The Book of Paris

by | Jun 9, 2007 | Blog, Memoir | 0 comments

It’s been difficult to avoid Paris Hilton. Cable news channels had constant coverage of yesterday’s bizarre events – in which Paris was released into home arrest wearing an electronic monitor, then taken before another court which ruled that she must return to prison. The weeping face of the clearly traumatised heiress was broadcast repeatedly. Amid the relentless white noise of vox pops, so-called “expert commentators” and giggling co-anchors on the main broadcast networks, I was struck by how all of them refer blithely to the two-tiered system of justice in the US in which wealth and privilege give a select few options not available to the rest of us. But none of these talking heads propose any solution to this outrageous double standard. Just rueful smiles and a shaking of heads.

My prediction is that after she’s finally released, Paris will hold a press conference in which she will whinge about her treatment, claim she was a victim of “the system”, but offer just enough of a regretful tone to garner the forgiveness of a culture obsessed with sin and celebrity in equal measure. It will also ensure her a huge book deal.

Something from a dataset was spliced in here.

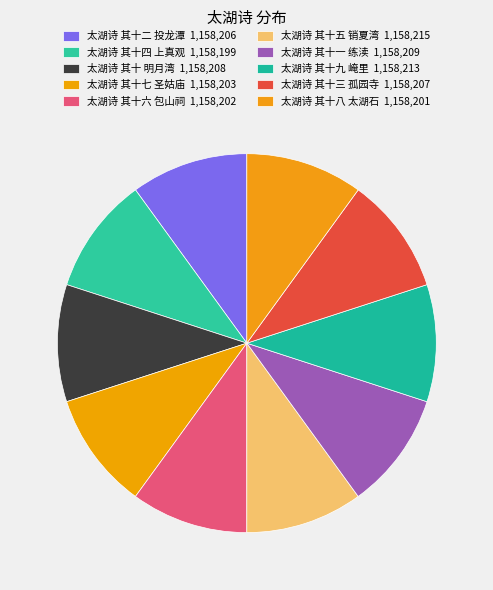

What portion of the pie excludes 太湖诗 其十 明月湾?

90.0%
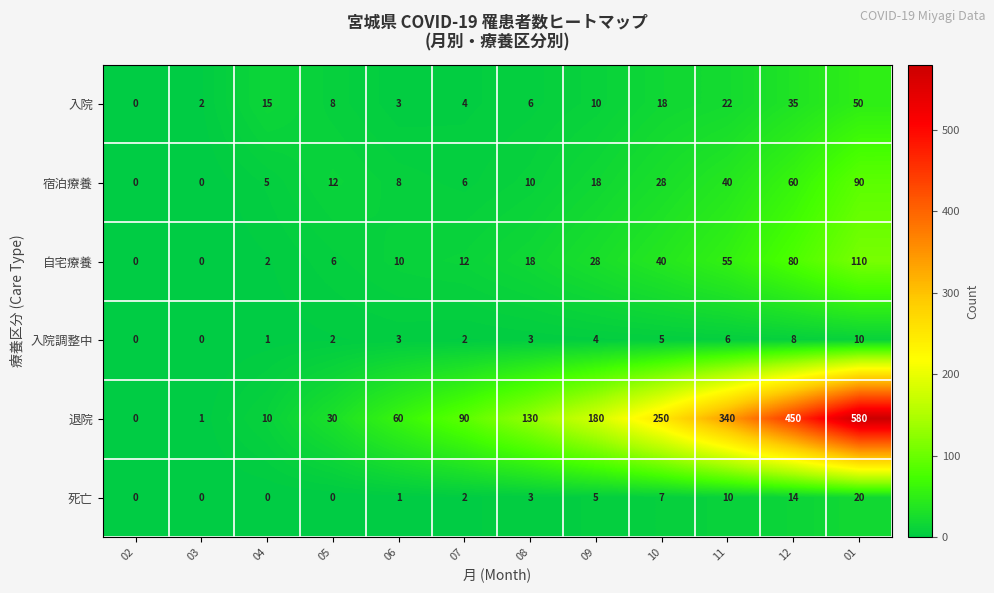

What is the highest value of the 入院調整中 series?

10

I’m still waiting for Donald Trump to show up like the Saviour and redeem Paris, like he did with the “fallen” Miss America 2006 after her tearful revelations of partying as a wide-eyed mid-Westerner in big bad New York City. Trump, owner of the Miss USA Pageant, swept the young former maiden up off the floor and reinstated the crown upon her tarnished head. In the US anyone can offer redemption if they have enough money and fame, and there’s a blonde and blue-eyed Mary Magdalene who wants saving.